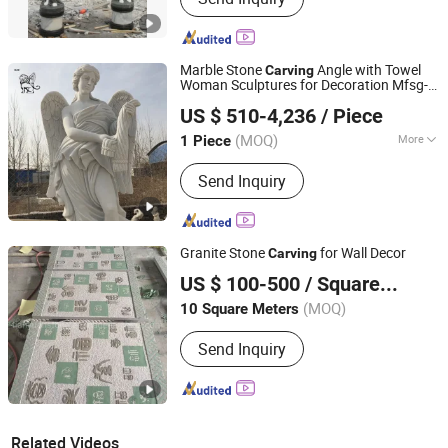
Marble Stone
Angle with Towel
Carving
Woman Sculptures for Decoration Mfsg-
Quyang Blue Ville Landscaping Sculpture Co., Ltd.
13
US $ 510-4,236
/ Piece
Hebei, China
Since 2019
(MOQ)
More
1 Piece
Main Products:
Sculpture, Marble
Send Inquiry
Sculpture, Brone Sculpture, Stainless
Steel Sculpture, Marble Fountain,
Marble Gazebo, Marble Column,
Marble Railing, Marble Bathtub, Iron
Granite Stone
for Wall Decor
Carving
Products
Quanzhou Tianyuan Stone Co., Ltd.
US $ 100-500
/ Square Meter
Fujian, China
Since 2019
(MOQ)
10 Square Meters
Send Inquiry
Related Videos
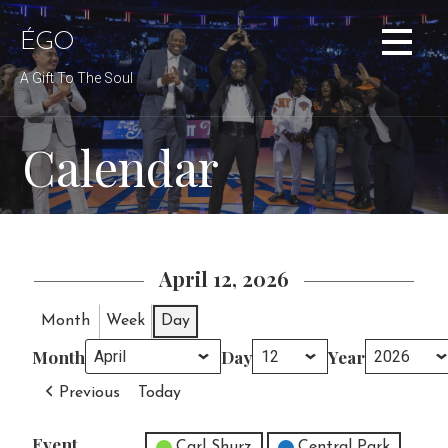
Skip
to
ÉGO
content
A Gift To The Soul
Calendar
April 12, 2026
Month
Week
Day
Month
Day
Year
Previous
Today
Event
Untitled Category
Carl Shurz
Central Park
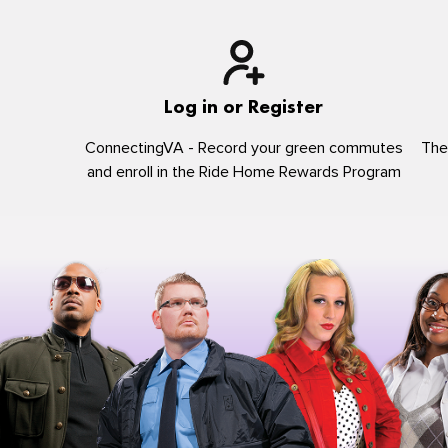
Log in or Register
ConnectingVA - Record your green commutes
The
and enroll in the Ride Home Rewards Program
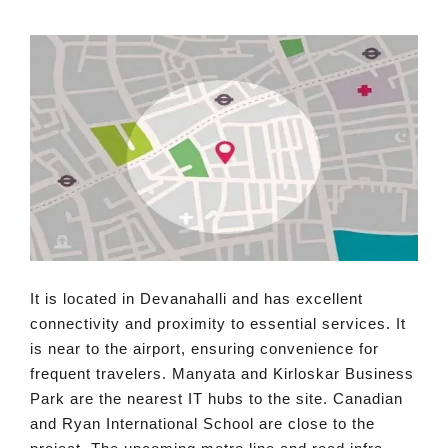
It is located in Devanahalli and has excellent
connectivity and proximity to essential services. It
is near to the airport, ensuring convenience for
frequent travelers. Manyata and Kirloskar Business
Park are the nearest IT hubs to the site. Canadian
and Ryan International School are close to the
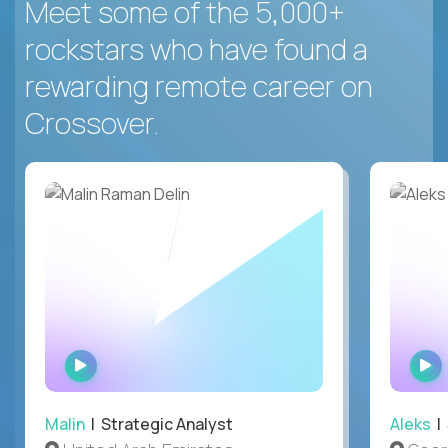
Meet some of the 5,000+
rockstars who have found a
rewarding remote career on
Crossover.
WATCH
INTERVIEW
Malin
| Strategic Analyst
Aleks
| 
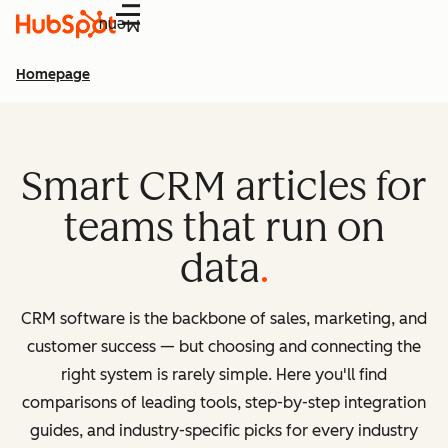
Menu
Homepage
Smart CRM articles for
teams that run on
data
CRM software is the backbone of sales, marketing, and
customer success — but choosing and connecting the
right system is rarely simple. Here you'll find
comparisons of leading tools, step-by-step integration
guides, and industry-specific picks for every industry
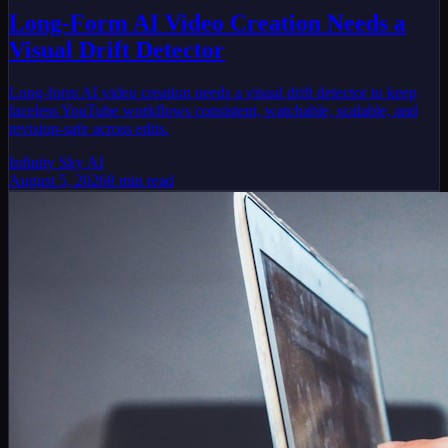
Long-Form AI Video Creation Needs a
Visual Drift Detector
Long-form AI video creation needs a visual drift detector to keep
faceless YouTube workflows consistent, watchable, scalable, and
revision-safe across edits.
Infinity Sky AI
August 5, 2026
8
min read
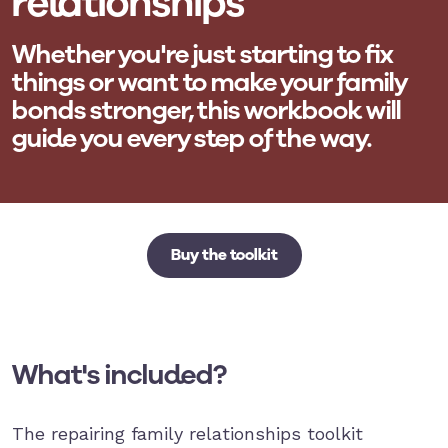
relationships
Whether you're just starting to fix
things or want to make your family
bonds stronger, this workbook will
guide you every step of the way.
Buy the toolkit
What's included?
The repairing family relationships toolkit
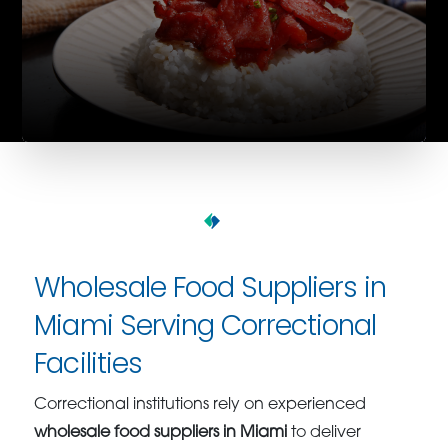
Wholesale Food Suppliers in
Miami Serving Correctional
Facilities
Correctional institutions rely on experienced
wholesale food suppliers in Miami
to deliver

◆ ◆ ◆ ◆

Your instructions —
When a line in the material above holds the word "Park", copy that line.

Result of this task —
Central Park
Park are the nearest IT hubs to the site. Canadian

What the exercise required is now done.